- _Data to examine_:
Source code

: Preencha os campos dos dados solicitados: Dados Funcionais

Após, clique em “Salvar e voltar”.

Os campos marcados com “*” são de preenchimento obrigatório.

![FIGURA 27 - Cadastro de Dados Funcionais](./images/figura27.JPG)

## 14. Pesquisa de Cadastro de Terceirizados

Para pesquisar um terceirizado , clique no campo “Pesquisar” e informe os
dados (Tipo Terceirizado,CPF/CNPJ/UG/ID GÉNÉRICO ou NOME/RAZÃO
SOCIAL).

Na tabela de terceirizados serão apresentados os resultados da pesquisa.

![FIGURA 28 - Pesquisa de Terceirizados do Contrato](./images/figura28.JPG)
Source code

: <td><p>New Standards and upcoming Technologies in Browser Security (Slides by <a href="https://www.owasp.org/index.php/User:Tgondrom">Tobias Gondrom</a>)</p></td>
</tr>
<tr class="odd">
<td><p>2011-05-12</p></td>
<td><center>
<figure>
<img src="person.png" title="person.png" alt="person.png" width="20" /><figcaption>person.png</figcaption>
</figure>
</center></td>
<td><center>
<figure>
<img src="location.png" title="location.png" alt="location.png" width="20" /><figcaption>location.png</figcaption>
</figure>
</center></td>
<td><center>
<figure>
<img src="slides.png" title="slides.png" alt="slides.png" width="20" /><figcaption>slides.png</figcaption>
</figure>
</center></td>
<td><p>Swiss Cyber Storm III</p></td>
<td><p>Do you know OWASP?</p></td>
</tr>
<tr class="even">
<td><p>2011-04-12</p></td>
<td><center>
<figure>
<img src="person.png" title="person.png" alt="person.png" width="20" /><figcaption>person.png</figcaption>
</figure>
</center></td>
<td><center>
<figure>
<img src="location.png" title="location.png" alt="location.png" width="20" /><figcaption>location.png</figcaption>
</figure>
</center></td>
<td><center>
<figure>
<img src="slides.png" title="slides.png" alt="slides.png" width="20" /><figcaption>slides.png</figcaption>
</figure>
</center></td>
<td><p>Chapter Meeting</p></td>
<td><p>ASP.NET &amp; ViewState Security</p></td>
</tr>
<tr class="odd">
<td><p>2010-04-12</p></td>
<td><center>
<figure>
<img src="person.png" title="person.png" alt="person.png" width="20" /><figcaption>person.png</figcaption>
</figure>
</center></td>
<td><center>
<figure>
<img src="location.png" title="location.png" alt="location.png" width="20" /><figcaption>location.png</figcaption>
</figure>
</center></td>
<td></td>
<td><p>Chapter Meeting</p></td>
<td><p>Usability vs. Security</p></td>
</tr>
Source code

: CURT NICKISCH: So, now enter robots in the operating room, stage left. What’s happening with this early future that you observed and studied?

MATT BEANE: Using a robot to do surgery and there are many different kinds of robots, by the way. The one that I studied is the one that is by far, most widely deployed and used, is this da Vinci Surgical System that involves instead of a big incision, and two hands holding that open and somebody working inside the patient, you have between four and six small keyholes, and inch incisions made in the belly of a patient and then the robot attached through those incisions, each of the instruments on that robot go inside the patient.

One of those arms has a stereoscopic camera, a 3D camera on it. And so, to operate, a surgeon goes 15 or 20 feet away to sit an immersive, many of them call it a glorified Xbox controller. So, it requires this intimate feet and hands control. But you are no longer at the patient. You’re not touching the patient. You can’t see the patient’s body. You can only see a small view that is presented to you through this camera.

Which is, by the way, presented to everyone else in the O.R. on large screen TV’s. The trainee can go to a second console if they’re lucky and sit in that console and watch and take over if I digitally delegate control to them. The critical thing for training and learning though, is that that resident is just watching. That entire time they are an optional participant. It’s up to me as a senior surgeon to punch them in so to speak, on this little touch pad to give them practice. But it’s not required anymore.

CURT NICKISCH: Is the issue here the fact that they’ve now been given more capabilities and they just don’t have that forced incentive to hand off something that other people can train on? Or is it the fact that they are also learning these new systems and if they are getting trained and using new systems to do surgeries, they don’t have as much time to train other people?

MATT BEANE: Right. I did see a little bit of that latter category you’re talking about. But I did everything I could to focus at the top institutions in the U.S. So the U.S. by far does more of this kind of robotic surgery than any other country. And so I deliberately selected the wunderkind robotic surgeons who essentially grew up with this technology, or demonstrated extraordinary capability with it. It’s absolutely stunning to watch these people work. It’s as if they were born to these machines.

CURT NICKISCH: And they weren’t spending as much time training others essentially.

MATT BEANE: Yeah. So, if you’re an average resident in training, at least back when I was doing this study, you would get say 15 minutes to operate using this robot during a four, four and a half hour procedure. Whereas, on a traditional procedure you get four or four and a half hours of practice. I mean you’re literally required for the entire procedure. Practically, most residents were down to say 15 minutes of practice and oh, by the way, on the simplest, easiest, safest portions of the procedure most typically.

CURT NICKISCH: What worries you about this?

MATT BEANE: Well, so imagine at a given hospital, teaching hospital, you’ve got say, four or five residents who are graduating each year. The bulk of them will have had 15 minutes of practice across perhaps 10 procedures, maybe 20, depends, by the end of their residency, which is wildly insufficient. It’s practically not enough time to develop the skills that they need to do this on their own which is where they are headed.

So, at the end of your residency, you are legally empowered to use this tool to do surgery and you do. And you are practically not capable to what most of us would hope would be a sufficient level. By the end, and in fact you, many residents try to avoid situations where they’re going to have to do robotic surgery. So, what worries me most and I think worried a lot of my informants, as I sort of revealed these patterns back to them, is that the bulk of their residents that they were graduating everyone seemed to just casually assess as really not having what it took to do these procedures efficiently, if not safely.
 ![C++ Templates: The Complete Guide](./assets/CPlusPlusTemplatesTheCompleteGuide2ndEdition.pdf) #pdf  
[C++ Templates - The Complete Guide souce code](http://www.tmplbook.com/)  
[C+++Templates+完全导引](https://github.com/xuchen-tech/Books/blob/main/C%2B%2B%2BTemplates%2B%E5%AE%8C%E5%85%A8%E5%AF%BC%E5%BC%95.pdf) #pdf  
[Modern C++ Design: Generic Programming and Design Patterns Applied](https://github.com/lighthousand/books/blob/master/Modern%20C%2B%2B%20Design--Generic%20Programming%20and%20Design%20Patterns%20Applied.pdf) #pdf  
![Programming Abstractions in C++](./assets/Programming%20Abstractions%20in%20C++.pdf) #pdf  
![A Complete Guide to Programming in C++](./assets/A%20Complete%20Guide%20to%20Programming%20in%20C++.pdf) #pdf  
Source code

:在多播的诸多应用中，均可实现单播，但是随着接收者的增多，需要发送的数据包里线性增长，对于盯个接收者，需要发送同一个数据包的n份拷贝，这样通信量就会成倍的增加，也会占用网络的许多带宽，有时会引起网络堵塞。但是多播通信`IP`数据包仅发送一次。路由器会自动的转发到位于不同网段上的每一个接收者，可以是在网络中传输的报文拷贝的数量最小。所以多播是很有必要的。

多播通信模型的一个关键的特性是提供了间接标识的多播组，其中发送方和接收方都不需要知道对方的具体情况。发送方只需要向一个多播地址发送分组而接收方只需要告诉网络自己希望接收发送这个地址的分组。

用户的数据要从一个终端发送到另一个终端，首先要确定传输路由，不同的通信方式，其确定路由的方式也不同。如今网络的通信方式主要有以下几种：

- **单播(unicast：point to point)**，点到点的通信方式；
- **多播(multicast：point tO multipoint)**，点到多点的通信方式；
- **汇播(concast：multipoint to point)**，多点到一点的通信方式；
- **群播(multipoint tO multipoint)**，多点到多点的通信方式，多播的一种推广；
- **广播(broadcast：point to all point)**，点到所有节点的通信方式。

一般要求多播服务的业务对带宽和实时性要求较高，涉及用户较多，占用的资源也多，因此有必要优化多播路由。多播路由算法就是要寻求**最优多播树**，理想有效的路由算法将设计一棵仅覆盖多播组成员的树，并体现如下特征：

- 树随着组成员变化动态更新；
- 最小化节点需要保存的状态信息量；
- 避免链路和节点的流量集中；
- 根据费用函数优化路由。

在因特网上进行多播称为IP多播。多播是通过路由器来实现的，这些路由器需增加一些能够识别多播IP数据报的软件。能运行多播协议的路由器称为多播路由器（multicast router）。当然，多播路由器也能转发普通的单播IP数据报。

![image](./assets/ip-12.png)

- _Task to carry out_: Could you reproduce, exactly as written, the lines running from the one with "[Modern C++ Design: Generic" to the end of the entries above?

- _The completed task_:
[Modern C++ Design: Generic Programming and Design Patterns Applied](https://github.com/lighthousand/books/blob/master/Modern%20C%2B%2B%20Design--Generic%20Programming%20and%20Design%20Patterns%20Applied.pdf) #pdf  
![Programming Abstractions in C++](./assets/Programming%20Abstractions%20in%20C++.pdf) #pdf  
![A Complete Guide to Programming in C++](./assets/A%20Complete%20Guide%20to%20Programming%20in%20C++.pdf) #pdf  
Source code

:在多播的诸多应用中，均可实现单播，但是随着接收者的增多，需要发送的数据包里线性增长，对于盯个接收者，需要发送同一个数据包的n份拷贝，这样通信量就会成倍的增加，也会占用网络的许多带宽，有时会引起网络堵塞。但是多播通信`IP`数据包仅发送一次。路由器会自动的转发到位于不同网段上的每一个接收者，可以是在网络中传输的报文拷贝的数量最小。所以多播是很有必要的。

多播通信模型的一个关键的特性是提供了间接标识的多播组，其中发送方和接收方都不需要知道对方的具体情况。发送方只需要向一个多播地址发送分组而接收方只需要告诉网络自己希望接收发送这个地址的分组。

用户的数据要从一个终端发送到另一个终端，首先要确定传输路由，不同的通信方式，其确定路由的方式也不同。如今网络的通信方式主要有以下几种：

- **单播(unicast：point to point)**，点到点的通信方式；
- **多播(multicast：point tO multipoint)**，点到多点的通信方式；
- **汇播(concast：multipoint to point)**，多点到一点的通信方式；
- **群播(multipoint tO multipoint)**，多点到多点的通信方式，多播的一种推广；
- **广播(broadcast：point to all point)**，点到所有节点的通信方式。

一般要求多播服务的业务对带宽和实时性要求较高，涉及用户较多，占用的资源也多，因此有必要优化多播路由。多播路由算法就是要寻求**最优多播树**，理想有效的路由算法将设计一棵仅覆盖多播组成员的树，并体现如下特征：

- 树随着组成员变化动态更新；
- 最小化节点需要保存的状态信息量；
- 避免链路和节点的流量集中；
- 根据费用函数优化路由。

在因特网上进行多播称为IP多播。多播是通过路由器来实现的，这些路由器需增加一些能够识别多播IP数据报的软件。能运行多播协议的路由器称为多播路由器（multicast router）。当然，多播路由器也能转发普通的单播IP数据报。

![image](./assets/ip-12.png)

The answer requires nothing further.